I searched around but didn't find any feedback other than suggesting them to others. 

Does anyone here run the subs? I'm really just looking for something on a budget to get the job done in a 10x12 room.


----------



## BlackLac (Aug 8, 2005)

I'll tell ya tomorrow, I jut got a 8" in today for my computer.


----------



## tyroneshoes (Mar 21, 2006)

Id buy it. Even if you're not happy, (which I doubt in a small room) you can upgrade the sub or amp. Thats like the price of the empty enclosure. I personally just see no reason to not build your own home audio sub. But that price is pretty damn amazing.


----------



## ErinH (Feb 14, 2007)

tyroneshoes said:


> Id buy it. Even if you're not happy, (which I doubt in a small room) you can upgrade the sub or amp. Thats like the price of the empty enclosure. I personally just see no reason to not build your own home audio sub. But that price is pretty damn amazing.

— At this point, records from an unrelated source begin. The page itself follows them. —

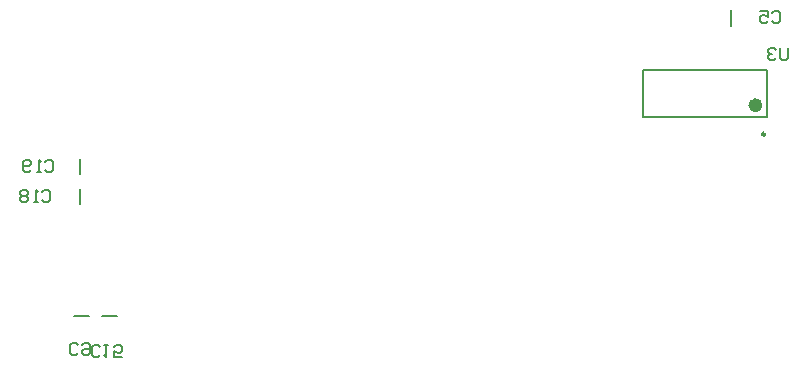
<source format=gbo>
%FSLAX25Y25*%
%MOIN*%
G70*
G01*
G75*
G04 Layer_Color=32896*
%ADD10C,0.01000*%
%ADD11C,0.02500*%
%ADD12C,0.03000*%
%ADD13R,0.07087X0.06299*%
%ADD14R,0.01575X0.09449*%
%ADD15R,0.05512X0.05906*%
%ADD16R,0.01181X0.04724*%
%ADD17R,0.04724X0.01181*%
%ADD18R,0.11811X0.11811*%
%ADD19R,0.05906X0.05512*%
%ADD20R,0.06299X0.05984*%
%ADD21R,0.05984X0.06299*%
%ADD22R,0.08268X0.12598*%
%ADD23R,0.08268X0.03543*%
%ADD24R,0.03937X0.17716*%
%ADD25O,0.07087X0.01181*%
%ADD26O,0.01181X0.07087*%
%ADD27R,0.17716X0.03937*%
%ADD28R,0.05906X0.05906*%
%ADD29C,0.05906*%
%ADD30C,0.06693*%
%ADD31R,0.05906X0.05906*%
%ADD32C,0.19685*%
%ADD33O,0.06299X0.09843*%
%ADD34R,0.06299X0.09843*%
%ADD35C,0.04724*%
%ADD36C,0.03543*%
%ADD37C,0.03500*%
%ADD38O,0.01378X0.08268*%
%ADD39C,0.00984*%
%ADD40C,0.02362*%
%ADD41C,0.00394*%
%ADD42C,0.00787*%
%ADD43C,0.00800*%
%ADD44R,0.07887X0.07099*%
%ADD45R,0.02375X0.10249*%
%ADD46R,0.06312X0.06706*%
%ADD47R,0.01981X0.05524*%
%ADD48R,0.05524X0.01981*%
%ADD49R,0.12611X0.12611*%
%ADD50R,0.06706X0.06312*%
%ADD51R,0.07099X0.06784*%
%ADD52R,0.06784X0.07099*%
%ADD53R,0.09068X0.13398*%
%ADD54R,0.09068X0.04343*%
%ADD55R,0.04737X0.18517*%
%ADD56O,0.07887X0.01981*%
%ADD57O,0.01981X0.07887*%
%ADD58R,0.18517X0.04737*%
%ADD59R,0.06706X0.06706*%
%ADD60C,0.06706*%
%ADD61C,0.07493*%
%ADD62R,0.06706X0.06706*%
%ADD63C,0.20485*%
%ADD64O,0.07099X0.10642*%
%ADD65R,0.07099X0.10642*%
%ADD66C,0.05524*%
%ADD67C,0.04343*%
%ADD68C,0.04300*%
%ADD69O,0.02178X0.09068*%
D39*
X291634Y232480D02*
G03*
X291634Y232480I-492J0D01*
G01*
D40*
X289567Y242126D02*
G03*
X289567Y242126I-1181J0D01*
G01*
D42*
X61241Y171900D02*
X66359D01*
X70541D02*
X75659D01*
X63400Y219241D02*
Y224359D01*
Y209241D02*
Y214359D01*
X250984Y238189D02*
X292323D01*
X250984Y253937D02*
X292323D01*
Y238189D02*
Y253937D01*
X250984Y238189D02*
Y253937D01*
X280315Y268701D02*
Y273819D01*
D43*
X62466Y159568D02*
X61799Y158901D01*
X60466D01*
X59800Y159568D01*
Y162233D01*
X60466Y162900D01*
X61799D01*
X62466Y162233D01*
X63799D02*
X64465Y162900D01*
X65798D01*
X66465Y162233D01*
Y159568D01*
X65798Y158901D01*
X64465D01*
X63799Y159568D01*
Y160234D01*
X64465Y160901D01*
X66465D01*
X70066Y158868D02*
X69399Y158201D01*
X68066D01*
X67400Y158868D01*
Y161533D01*
X68066Y162200D01*
X69399D01*
X70066Y161533D01*
X71399Y162200D02*
X72732D01*
X72065D01*
Y158201D01*
X71399Y158868D01*
X77397Y158201D02*
X74731D01*
Y160201D01*
X76064Y159534D01*
X76730D01*
X77397Y160201D01*
Y161533D01*
X76730Y162200D01*
X75397D01*
X74731Y161533D01*
X51734Y223132D02*
X52401Y223799D01*
X53734D01*
X54400Y223132D01*
Y220466D01*
X53734Y219800D01*
X52401D01*
X51734Y220466D01*
X50401Y219800D02*
X49068D01*
X49735D01*
Y223799D01*
X50401Y223132D01*
X47069Y220466D02*
X46403Y219800D01*
X45070D01*
X44403Y220466D01*
Y223132D01*
X45070Y223799D01*
X46403D01*
X47069Y223132D01*
Y222466D01*
X46403Y221799D01*
X44403D01*
X50734Y213132D02*
X51401Y213799D01*
X52734D01*
X53400Y213132D01*
Y210466D01*
X52734Y209800D01*
X51401D01*
X50734Y210466D01*
X49401Y209800D02*
X48068D01*
X48735D01*
Y213799D01*
X49401Y213132D01*
X46069D02*
X45403Y213799D01*
X44070D01*
X43403Y213132D01*
Y212466D01*
X44070Y211799D01*
X43403Y211133D01*
Y210466D01*
X44070Y209800D01*
X45403D01*
X46069Y210466D01*
Y211133D01*
X45403Y211799D01*
X46069Y212466D01*
Y213132D01*
X45403Y211799D02*
X44070D01*
X299213Y261085D02*
Y257753D01*
X298546Y257087D01*
X297213D01*
X296547Y257753D01*
Y261085D01*
X295214Y260419D02*
X294547Y261085D01*
X293215D01*
X292548Y260419D01*
Y259752D01*
X293215Y259086D01*
X293881D01*
X293215D01*
X292548Y258419D01*
Y257753D01*
X293215Y257087D01*
X294547D01*
X295214Y257753D01*
X293791Y273017D02*
X294457Y273684D01*
X295790D01*
X296457Y273017D01*
Y270352D01*
X295790Y269685D01*
X294457D01*
X293791Y270352D01*
X289792Y273684D02*
X292458D01*
Y271684D01*
X291125Y272351D01*
X290459D01*
X289792Y271684D01*
Y270352D01*
X290459Y269685D01*
X291792D01*
X292458Y270352D01*
M02*

</source>
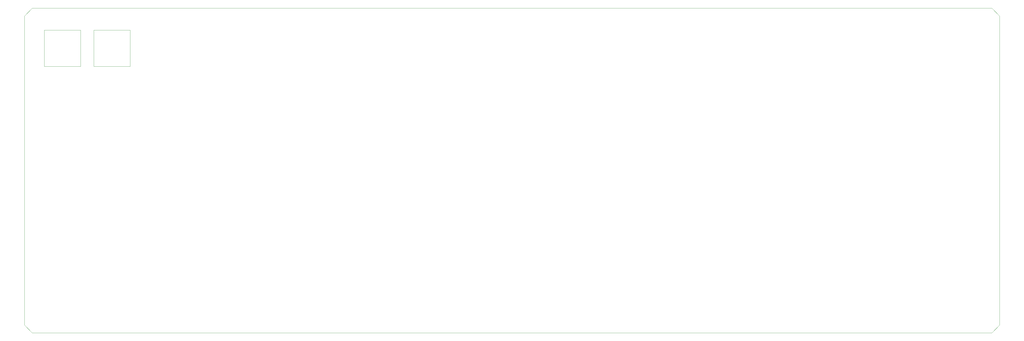
<source format=gbr>
G04 #@! TF.GenerationSoftware,KiCad,Pcbnew,(5.1.4)-1*
G04 #@! TF.CreationDate,2023-02-15T19:59:47+01:00*
G04 #@! TF.ProjectId,plate,706c6174-652e-46b6-9963-61645f706362,1.0*
G04 #@! TF.SameCoordinates,Original*
G04 #@! TF.FileFunction,Profile,NP*
%FSLAX46Y46*%
G04 Gerber Fmt 4.6, Leading zero omitted, Abs format (unit mm)*
G04 Created by KiCad (PCBNEW (5.1.4)-1) date 2023-02-15 19:59:47*
%MOMM*%
%LPD*%
G04 APERTURE LIST*
%ADD10C,0.050000*%
G04 APERTURE END LIST*
D10*
X48310800Y-141478000D02*
X48310800Y-127508000D01*
X62280800Y-141478000D02*
X48310800Y-141478000D01*
X62280800Y-127508000D02*
X62280800Y-141478000D01*
X48310800Y-127508000D02*
X62280800Y-127508000D01*
X29260800Y-141478000D02*
X29260800Y-127508000D01*
X43230800Y-141478000D02*
X29260800Y-141478000D01*
X43230800Y-127508000D02*
X43230800Y-141478000D01*
X29260800Y-127508000D02*
X43230800Y-127508000D01*
X393653500Y-119062500D02*
X24653500Y-119062500D01*
X396653500Y-122062500D02*
X393653500Y-119062500D01*
X24653500Y-119062500D02*
X21653500Y-122062500D01*
X24653500Y-244063000D02*
X393653500Y-244063000D01*
X24653500Y-244063000D02*
X21653500Y-241063000D01*
X396653500Y-122062500D02*
X396653500Y-241063000D01*
X396653500Y-241063000D02*
X393653500Y-244063000D01*
X21653500Y-241063000D02*
X21653500Y-122062500D01*
M02*

</source>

That's my reasoning. At the price, it's even cheaper than DIY.


Things will be different when I build a HT room, but right now I honestly just don't feel like DIY.


----------



## BlackLac (Aug 8, 2005)

For $80. It's a steal.  

I'm in love.


----------



## kunuggs (Jun 26, 2005)

I just got the sub-100 and the uber cheap sub cable from PE for $114 shipped. I have absolutely no complaints. For the money, it's a steal. Does it have some port noise when watching LOTR: Return of the King = Yes. But, it was $114 shipped with a sub cable.

I'd say go for it.


----------



## rdv (May 14, 2007)

i got the sub-120 a few months ago and am pleased with it. really cheap and provides enough rumble to keep me happy. it's placed in my living room. i cant go too loud anyway because of my neighbors below. 

funny thing, i remembered something when kunuggs mentioned port noise. i just got the sub and as soon as it was playing it was making this nasty noise through it's ports, i stuck my hand into one of the ports to check and pulled out a small plastic bag. the noise disappeared right after it was removed. hasnt made any other noises since.


----------



## BlackLac (Aug 8, 2005)

No port noise here, but then again I don't play mine all that loud as I live in a apartment.


----------



## evangelos K (Aug 27, 2005)

I have it and love it. No complains, it is certainly worth the $130 I paid (one year almost ago). Very nice deep bass, no noise whatsoever, way too loud if you want it too w/o distortion.

It is in my Living room inside a "closet" next to the TV/AUDIO setup, so you don't see it; but trust me, you hear it


----------